Different running performance in parallelization of Threads

Hi Guys,

I am running a model which use a for-loop to run on 17 independently different sites. Each site does not share memory with each other. But all of the inputs for 17 sites are collected in a list, of which the elements are static array. then I was trying to use Threads.@threads to parallelize the for-loop. I am using exactly 17 threads to do it. However, I found quite a different performance between single run and parallelization run. Here is the script:

function parallelizeTEM!(space_selected_models::Vector, space_forcing, space_spinup_forcing, loc_forcing_t, space_output, space_land, tem_info, ::ThreadsParallelization)
    Threads.@threads for space_index ∈ eachindex(space_forcing)
        if haskey(tem_info, :use_space_spinup_sequence) && tem_info.use_space_spinup_sequence
            @time coreTEM!(space_selected_models[space_index], space_forcing[space_index], space_spinup_forcing[space_index], loc_forcing_t, space_output[space_index], space_land[space_index], tem_info, tem_info.space_spinup_sequence[space_index])
        end
    end
    return nothing
end

Then

julia> Threads.nthreads()
17

julia> space_index
1

julia> @btime coreTEM!($space_selected_models[space_index], $space_forcing[space_index], $space_spinup_forcing[space_index], $loc_forcing_t, $space_output[space_index], $space_land[space_index], $tem_info, $tem_info.space_spinup_sequence[space_index]);
  21.492 s (31 allocations: 89.19 KiB)

julia> @time coreTEM!(space_selected_models[space_index], space_forcing[space_index], space_spinup_forcing[space_index], loc_forcing_t, space_output[space_index], space_land[space_index], tem_info, tem_info.space_spinup_sequence[space_index]);
 21.392444 seconds (29 allocations: 30.578 KiB)

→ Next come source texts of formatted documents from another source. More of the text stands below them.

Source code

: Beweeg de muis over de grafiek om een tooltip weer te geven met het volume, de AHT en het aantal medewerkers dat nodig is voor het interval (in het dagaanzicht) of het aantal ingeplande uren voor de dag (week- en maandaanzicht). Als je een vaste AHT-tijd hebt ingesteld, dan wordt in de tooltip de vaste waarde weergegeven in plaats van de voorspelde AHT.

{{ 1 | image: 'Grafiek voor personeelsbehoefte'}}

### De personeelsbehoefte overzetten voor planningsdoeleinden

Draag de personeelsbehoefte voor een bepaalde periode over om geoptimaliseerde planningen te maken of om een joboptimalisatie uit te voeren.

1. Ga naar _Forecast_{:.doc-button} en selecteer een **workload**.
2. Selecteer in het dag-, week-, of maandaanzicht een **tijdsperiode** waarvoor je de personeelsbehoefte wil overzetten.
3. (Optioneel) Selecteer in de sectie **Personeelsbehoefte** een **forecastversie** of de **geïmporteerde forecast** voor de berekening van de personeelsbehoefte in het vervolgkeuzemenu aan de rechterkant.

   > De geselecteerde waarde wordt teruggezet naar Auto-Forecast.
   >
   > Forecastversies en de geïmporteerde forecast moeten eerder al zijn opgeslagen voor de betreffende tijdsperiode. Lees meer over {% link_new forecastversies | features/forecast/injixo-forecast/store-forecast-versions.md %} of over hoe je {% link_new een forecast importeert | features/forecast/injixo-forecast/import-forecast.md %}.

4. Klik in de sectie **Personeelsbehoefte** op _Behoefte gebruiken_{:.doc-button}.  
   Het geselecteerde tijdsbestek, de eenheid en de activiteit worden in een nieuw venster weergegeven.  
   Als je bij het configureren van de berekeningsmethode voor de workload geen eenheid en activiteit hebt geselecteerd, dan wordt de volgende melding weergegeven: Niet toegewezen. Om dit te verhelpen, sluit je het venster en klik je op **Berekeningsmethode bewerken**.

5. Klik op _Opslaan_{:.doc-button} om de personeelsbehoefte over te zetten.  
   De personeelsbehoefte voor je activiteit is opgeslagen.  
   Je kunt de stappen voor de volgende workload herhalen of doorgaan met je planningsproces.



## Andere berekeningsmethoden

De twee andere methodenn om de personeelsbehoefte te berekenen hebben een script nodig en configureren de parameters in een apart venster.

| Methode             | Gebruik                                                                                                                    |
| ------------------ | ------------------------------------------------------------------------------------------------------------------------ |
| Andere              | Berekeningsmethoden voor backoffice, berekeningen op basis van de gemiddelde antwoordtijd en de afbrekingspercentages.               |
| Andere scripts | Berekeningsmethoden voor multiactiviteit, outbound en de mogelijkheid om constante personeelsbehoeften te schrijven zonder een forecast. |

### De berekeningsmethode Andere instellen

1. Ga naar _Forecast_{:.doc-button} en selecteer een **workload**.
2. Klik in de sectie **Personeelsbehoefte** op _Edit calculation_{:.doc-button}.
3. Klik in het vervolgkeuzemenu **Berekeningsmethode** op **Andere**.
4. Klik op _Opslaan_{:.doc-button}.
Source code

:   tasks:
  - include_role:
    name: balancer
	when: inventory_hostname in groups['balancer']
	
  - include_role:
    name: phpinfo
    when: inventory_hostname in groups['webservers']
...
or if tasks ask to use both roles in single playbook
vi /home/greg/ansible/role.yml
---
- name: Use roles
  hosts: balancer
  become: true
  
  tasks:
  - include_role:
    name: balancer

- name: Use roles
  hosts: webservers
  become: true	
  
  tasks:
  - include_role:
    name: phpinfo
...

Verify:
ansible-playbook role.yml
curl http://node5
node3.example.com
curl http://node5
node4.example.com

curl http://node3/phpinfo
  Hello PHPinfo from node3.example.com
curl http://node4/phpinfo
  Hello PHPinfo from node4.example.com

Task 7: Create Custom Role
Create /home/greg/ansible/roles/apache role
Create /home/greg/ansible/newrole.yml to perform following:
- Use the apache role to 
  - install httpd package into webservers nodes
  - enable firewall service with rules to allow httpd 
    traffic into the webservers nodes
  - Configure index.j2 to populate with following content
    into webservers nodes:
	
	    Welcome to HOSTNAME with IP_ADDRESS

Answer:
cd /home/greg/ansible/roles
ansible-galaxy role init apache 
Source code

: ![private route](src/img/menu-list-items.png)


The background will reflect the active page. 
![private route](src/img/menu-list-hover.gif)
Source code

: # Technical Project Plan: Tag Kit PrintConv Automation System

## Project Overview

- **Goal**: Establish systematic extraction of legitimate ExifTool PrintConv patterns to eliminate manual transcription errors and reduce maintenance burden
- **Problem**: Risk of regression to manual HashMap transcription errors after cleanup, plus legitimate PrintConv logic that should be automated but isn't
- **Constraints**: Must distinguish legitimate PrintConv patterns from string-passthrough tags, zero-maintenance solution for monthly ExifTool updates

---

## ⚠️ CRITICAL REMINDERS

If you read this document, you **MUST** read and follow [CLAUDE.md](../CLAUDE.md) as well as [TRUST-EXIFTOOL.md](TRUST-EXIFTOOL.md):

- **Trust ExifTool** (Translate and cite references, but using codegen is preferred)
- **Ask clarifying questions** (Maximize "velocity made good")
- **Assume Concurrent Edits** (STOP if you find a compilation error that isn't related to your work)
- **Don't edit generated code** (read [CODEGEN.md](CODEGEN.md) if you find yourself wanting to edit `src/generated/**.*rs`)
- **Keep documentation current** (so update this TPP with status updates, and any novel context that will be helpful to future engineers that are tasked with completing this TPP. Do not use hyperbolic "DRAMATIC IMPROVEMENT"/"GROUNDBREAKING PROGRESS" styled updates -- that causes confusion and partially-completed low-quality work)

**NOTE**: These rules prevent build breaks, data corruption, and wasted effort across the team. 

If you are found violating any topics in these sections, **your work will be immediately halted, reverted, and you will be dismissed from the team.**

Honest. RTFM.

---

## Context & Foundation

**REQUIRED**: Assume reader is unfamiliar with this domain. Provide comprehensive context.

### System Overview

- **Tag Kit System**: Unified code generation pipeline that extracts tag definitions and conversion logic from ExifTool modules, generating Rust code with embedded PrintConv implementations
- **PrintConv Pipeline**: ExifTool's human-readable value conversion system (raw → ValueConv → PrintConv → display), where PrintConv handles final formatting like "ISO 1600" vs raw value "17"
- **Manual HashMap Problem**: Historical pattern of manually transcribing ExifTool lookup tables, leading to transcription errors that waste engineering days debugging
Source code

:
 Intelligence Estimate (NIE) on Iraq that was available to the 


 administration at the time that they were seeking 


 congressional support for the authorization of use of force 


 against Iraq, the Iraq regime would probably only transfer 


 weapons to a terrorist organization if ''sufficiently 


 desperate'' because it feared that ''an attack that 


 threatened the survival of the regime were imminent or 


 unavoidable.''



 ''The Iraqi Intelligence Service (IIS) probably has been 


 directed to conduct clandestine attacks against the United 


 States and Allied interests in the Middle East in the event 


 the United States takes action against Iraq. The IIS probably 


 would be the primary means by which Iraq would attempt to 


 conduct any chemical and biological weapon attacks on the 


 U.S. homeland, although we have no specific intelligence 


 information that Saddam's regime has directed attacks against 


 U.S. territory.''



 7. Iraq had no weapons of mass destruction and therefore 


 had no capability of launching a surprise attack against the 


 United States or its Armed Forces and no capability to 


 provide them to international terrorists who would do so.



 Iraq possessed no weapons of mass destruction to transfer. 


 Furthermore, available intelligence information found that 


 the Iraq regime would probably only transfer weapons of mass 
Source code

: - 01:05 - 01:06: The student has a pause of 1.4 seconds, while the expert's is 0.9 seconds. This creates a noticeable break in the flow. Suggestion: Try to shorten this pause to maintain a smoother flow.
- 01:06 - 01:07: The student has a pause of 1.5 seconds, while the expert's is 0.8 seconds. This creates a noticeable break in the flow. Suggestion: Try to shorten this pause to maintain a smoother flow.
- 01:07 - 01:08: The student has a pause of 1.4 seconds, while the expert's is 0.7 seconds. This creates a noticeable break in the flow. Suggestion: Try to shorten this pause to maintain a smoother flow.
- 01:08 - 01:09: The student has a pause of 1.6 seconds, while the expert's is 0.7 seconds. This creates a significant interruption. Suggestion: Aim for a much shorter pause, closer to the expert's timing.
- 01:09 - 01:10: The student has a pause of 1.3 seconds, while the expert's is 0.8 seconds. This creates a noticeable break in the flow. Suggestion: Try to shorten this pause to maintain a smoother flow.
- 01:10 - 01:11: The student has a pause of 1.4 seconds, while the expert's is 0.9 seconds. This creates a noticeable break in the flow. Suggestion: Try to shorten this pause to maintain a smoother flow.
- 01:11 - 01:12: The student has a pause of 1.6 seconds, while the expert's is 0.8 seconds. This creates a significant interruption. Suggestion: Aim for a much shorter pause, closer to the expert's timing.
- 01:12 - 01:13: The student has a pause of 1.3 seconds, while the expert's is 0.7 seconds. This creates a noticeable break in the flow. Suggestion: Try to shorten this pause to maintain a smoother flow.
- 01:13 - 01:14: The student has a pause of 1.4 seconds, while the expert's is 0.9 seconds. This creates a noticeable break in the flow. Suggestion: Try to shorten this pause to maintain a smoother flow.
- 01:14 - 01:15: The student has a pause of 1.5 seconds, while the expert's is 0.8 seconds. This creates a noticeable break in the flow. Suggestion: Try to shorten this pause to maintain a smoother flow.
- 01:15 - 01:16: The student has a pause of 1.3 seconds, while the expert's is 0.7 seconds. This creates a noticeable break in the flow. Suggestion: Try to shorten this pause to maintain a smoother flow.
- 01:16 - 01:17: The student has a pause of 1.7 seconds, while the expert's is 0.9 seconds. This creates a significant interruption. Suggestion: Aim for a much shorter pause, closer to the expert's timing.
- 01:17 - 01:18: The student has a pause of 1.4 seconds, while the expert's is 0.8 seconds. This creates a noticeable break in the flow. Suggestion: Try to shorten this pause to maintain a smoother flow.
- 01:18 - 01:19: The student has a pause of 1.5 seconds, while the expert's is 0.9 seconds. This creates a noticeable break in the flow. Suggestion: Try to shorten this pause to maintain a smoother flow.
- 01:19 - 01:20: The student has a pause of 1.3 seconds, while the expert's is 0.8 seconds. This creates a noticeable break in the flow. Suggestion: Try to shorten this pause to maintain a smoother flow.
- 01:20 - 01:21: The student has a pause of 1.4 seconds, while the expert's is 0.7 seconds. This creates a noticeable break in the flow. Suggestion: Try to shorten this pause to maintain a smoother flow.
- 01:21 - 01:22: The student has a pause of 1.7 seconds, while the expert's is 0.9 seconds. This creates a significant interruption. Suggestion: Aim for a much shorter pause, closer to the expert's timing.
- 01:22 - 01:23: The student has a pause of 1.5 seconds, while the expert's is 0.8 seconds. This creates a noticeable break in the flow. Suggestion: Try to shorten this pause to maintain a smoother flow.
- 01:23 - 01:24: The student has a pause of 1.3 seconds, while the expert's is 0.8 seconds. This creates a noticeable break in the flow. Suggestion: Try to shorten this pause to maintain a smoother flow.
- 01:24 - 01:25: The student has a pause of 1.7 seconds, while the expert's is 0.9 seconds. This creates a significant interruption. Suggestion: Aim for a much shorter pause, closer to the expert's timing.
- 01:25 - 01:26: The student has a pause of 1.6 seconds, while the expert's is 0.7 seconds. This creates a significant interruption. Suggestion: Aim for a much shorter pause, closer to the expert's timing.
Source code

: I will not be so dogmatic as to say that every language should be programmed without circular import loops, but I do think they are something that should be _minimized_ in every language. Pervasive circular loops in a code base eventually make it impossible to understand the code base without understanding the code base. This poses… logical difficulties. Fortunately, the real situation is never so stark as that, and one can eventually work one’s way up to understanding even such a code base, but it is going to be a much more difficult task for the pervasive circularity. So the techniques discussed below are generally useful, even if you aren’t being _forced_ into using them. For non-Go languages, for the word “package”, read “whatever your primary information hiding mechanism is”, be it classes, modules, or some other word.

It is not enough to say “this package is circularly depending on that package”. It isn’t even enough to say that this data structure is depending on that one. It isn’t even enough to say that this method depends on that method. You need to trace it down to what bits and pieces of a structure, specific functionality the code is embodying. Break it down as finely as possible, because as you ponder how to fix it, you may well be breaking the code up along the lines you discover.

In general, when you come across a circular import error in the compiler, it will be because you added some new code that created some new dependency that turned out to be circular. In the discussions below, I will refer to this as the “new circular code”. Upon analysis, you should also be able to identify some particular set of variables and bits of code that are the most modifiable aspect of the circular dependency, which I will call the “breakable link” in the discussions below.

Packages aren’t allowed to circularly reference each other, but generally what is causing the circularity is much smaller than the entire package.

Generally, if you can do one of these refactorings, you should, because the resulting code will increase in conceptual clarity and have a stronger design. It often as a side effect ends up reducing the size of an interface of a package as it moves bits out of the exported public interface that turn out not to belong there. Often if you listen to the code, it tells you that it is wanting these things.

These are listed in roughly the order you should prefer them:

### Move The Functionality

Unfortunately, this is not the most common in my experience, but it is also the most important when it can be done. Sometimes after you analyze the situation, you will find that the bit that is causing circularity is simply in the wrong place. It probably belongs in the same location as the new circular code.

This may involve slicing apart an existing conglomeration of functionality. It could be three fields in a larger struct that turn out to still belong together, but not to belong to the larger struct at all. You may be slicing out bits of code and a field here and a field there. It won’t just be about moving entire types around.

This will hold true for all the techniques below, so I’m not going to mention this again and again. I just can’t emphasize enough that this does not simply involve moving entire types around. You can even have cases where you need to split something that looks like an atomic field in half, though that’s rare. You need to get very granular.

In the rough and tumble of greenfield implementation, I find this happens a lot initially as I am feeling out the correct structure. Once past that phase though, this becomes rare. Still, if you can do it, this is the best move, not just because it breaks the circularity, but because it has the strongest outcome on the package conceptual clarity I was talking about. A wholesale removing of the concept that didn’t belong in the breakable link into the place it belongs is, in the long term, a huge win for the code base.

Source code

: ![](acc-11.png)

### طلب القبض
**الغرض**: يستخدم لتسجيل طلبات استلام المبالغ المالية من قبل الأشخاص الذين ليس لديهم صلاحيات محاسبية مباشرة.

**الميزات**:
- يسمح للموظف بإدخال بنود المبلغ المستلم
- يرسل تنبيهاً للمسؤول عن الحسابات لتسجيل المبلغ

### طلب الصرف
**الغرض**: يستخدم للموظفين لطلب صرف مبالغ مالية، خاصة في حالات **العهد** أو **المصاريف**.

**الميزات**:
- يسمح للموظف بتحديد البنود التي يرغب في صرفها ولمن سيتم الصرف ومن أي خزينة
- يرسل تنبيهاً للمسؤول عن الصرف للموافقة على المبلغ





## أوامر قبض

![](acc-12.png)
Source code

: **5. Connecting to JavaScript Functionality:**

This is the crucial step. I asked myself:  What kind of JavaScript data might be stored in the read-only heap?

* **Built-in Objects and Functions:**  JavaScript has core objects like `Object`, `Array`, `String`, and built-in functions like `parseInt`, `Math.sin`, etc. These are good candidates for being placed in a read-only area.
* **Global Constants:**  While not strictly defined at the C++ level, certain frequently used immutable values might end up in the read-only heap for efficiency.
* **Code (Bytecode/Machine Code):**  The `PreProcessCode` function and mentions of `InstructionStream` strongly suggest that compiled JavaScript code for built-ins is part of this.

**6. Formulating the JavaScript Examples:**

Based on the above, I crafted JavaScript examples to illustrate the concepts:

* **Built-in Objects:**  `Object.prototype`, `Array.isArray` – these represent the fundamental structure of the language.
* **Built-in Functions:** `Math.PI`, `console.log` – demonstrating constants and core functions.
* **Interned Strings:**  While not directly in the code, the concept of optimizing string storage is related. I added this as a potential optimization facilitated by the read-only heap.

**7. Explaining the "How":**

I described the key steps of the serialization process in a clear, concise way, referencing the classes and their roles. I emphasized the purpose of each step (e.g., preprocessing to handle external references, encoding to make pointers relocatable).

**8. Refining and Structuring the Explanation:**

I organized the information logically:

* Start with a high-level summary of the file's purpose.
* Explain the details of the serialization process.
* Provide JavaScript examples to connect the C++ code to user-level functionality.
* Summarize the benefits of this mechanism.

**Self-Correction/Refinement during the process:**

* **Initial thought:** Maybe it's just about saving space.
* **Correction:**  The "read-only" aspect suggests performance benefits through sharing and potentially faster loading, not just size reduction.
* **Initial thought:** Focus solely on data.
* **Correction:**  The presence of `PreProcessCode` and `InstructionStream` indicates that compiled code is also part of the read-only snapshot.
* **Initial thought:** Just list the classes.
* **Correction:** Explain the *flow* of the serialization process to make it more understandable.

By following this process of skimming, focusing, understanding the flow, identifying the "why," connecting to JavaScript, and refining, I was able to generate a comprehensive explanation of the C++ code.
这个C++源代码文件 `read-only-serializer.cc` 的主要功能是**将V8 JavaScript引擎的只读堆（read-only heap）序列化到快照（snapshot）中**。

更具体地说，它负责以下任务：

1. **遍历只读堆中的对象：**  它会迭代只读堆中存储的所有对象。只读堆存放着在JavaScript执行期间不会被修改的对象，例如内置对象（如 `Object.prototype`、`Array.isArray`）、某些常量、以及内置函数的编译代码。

julia> parallelizeTEM!(space_selected_models, space_forcing, space_spinup_forcing, loc_forcing_t, space_output, space_land, tem_info, tem_info.run.parallelization);
 38.327439 seconds (459 allocations: 277.391 KiB)
 40.077714 seconds (626 allocations: 348.469 KiB)
 40.396848 seconds (354 allocations: 267.891 KiB)
 40.542786 seconds (993 allocations: 436.422 KiB)
 41.710067 seconds (665 allocations: 340.641 KiB)
 42.730745 seconds (843 allocations: 378.094 KiB)
 44.097149 seconds (585 allocations: 314.688 KiB)
 47.181715 seconds (468 allocations: 280.781 KiB)
 47.940587 seconds (1.30 k allocations: 504.531 KiB)
 48.239538 seconds (1.04 k allocations: 429.523 KiB)
 48.585902 seconds (987 allocations: 422.234 KiB)
 48.884628 seconds (723 allocations: 352.719 KiB)
 49.047153 seconds (849 allocations: 376.125 KiB)
 49.416455 seconds (1.30 k allocations: 507.266 KiB)
 52.010567 seconds (1.48 k allocations: 545.211 KiB)
 53.424446 seconds (1.34 k allocations: 522.047 KiB)
 53.869446 seconds (1.50 k allocations: 547.492 KiB)

julia> for space_index in 1:17
       println(space_index)
       @btime coreTEM!($space_selected_models[space_index], $space_forcing[space_index], $space_spinup_forcing[space_index], $loc_forcing_t, $space_output[space_index], $space_land[space_index], $tem_info, $tem_info.space_spinup_sequence[space_index]);
       end
1
  21.164 s (31 allocations: 89.19 KiB)
2
  22.174 s (31 allocations: 89.19 KiB)
3
  20.878 s (31 allocations: 89.19 KiB)
4
  21.739 s (31 allocations: 89.19 KiB)
5
  21.431 s (31 allocations: 89.19 KiB)
6
  21.357 s (31 allocations: 89.19 KiB)
7
  21.552 s (31 allocations: 89.19 KiB)
...

You could see that the first of the for-loop only takes 21 seconds…why is that? and how to improve the performance? Thanks!

What is the output of

julia> versioninfo()

?

Your function seems to allocate quite a lot, perhaps the threads are fighting for memory accesses, which would slow them all down compared to a single thread run?